--- What you need to do ---
[A] Rewrite every line of the records as a Markdown table with the columns Row and Line. Number the rows and leave out blank lines.
[B] Extend the rules on tag duel turn order, starting right after their last sentence.

Only one player on each team can act at any one time. The Organization will call each player able to act the “Active” player on each team, and the player unable to act the “Advisory” player.
Gameplay order follows one of two loops, and The Organization will give each loop an unofficial name – the OCG Tag Player Order Loops.
If Player A or B begins the Duel, Follow the Team 1 Loop: |->A->C->B->D-|
If Player C or D begins the Duel, Follow the Team 2 Loop: |->C->A->D->B-|
Determine the player that goes first in the same way you would determine such in a regular Duel.
During your turn, the only player on your team that can use cards or take actions is you, and the only player on the other team that can use cards or take actions is the player who took the previous turn.
If it is the first turn of a Duel, there is no player who took a previous turn, so what happens? In that case, the only players who can use cards or take actions are the Turn Player and whichever player rests earlier than them in the OCG Tag Player Order Loop chosen for your game – if the duel would have had a previous turn, that player who rests earlier than them would have had that previous turn.

Text read from the pages:

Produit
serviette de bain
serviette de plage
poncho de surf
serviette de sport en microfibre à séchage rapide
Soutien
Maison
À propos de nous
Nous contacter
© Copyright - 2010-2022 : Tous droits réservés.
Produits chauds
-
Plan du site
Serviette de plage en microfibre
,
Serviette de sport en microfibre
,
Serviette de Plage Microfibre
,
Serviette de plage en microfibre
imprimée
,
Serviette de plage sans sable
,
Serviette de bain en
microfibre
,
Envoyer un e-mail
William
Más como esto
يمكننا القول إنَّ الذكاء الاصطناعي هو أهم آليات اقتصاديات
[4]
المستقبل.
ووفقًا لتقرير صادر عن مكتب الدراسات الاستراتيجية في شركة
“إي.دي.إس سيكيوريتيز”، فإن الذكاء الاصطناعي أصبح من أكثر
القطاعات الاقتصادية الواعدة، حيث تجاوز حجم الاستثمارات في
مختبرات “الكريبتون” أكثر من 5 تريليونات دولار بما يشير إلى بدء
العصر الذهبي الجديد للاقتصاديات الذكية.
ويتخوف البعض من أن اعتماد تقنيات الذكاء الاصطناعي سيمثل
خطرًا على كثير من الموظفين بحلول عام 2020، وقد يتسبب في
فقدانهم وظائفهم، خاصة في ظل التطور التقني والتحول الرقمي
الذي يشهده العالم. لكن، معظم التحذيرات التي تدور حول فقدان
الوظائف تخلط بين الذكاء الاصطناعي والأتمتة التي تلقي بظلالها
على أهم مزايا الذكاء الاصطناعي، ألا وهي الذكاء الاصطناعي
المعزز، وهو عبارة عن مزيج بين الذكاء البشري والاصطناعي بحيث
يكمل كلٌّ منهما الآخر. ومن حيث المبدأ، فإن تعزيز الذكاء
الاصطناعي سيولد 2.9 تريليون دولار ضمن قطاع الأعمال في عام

--- Outputs in order ---
[A]
| Row | Line |
|---|---|
| 1 | Produit |
| 2 | serviette de bain |
| 3 | serviette de plage |
| 4 | poncho de surf |
| 5 | serviette de sport en microfibre à séchage rapide |
| 6 | Soutien |
| 7 | Maison |
| 8 | À propos de nous |
| 9 | Nous contacter |
| 10 | © Copyright - 2010-2022 : Tous droits réservés. |
| 11 | Produits chauds |
| 12 | - |
| 13 | Plan du site |
| 14 | Serviette de plage en microfibre |
| 15 | , |
| 16 | Serviette de sport en microfibre |
| 17 | , |
| 18 | Serviette de Plage Microfibre |
| 19 | , |
| 20 | Serviette de plage en microfibre |
| 21 | imprimée |
| 22 | , |
| 23 | Serviette de plage sans sable |
| 24 | , |
| 25 | Serviette de bain en |
| 26 | microfibre |
| 27 | , |
| 28 | Envoyer un e-mail |
| 29 | William |
| 30 | Más como esto |
| 31 | يمكننا القول إنَّ الذكاء الاصطناعي هو أهم آليات اقتصاديات |
| 32 | [4] |
| 33 | المستقبل. |
| 34 | ووفقًا لتقرير صادر عن مكتب الدراسات الاستراتيجية في شركة |
| 35 | “إي.دي.إس سيكيوريتيز”، فإن الذكاء الاصطناعي أصبح من أكثر |
| 36 | القطاعات الاقتصادية الواعدة، حيث تجاوز حجم الاستثمارات في |
| 37 | مختبرات “الكريبتون” أكثر من 5 تريليونات دولار بما يشير إلى بدء |
| 38 | العصر الذهبي الجديد للاقتصاديات الذكية. |
| 39 | ويتخوف البعض من أن اعتماد تقنيات الذكاء الاصطناعي سيمثل |
| 40 | خطرًا على كثير من الموظفين بحلول عام 2020، وقد يتسبب في |
| 41 | فقدانهم وظائفهم، خاصة في ظل التطور التقني والتحول الرقمي |
| 42 | الذي يشهده العالم. لكن، معظم التحذيرات التي تدور حول فقدان |
| 43 | الوظائف تخلط بين الذكاء الاصطناعي والأتمتة التي تلقي بظلالها |
| 44 | على أهم مزايا الذكاء الاصطناعي، ألا وهي الذكاء الاصطناعي |
| 45 | المعزز، وهو عبارة عن مزيج بين الذكاء البشري والاصطناعي بحيث |
| 46 | يكمل كلٌّ منهما الآخر. ومن حيث المبدأ، فإن تعزيز الذكاء |
| 47 | الاصطناعي سيولد 2.9 تريليون دولار ضمن قطاع الأعمال في عام |

[B]
Players on a team switch between being “Active” and being “Advisory” when a player on that team starts a new turn – in short, the moment Player A begins his turn, he is Active, and will stay Active until Player B begins his turn. Then, B is active until A starts his turn, and so on.
These rules are very similar to the “Master Rule 2” ruleset.
(Editor’s Note: In the OCG, the game has had several rulesets: the oldest ruleset I remember is “Shin Expert Rule”. It was rewritten into Master Rule so that Synchro and Tuner monsters could be added to the game’s rules – and that was replaced in turn by Master Rule 2, the game’s current ruleset, for the advent of Xyz Monsters.)
Your teammate can discuss strategy with you even while they can’t use cards. They can look at your hand and Set cards at any time, even while they are the Advisory player on your team. Final decisions regarding a team’s gameplay rest with the currently Active player of that team.
(Editor’s Note: Think about how Yuma and Astral play the game, or about how Yugi and the nameless Pharaoh would play the game against Pegasus. Astral is “Advisory” most of the time, and the “Mind Shuffle” strategy Yugi and the Pharaoh used to counter the powers of Pegasus’s Millenium Eye relied upon Yugi and the Pharaoh swapping between “Active” and “Advisory” roles repeatedly.)
The cards in each player’s Graveyard are considered separate, but each team is considered to have a single Graveyard. You may target or otherwise use cards in your partner’s Graveyard for your own cards’ effects.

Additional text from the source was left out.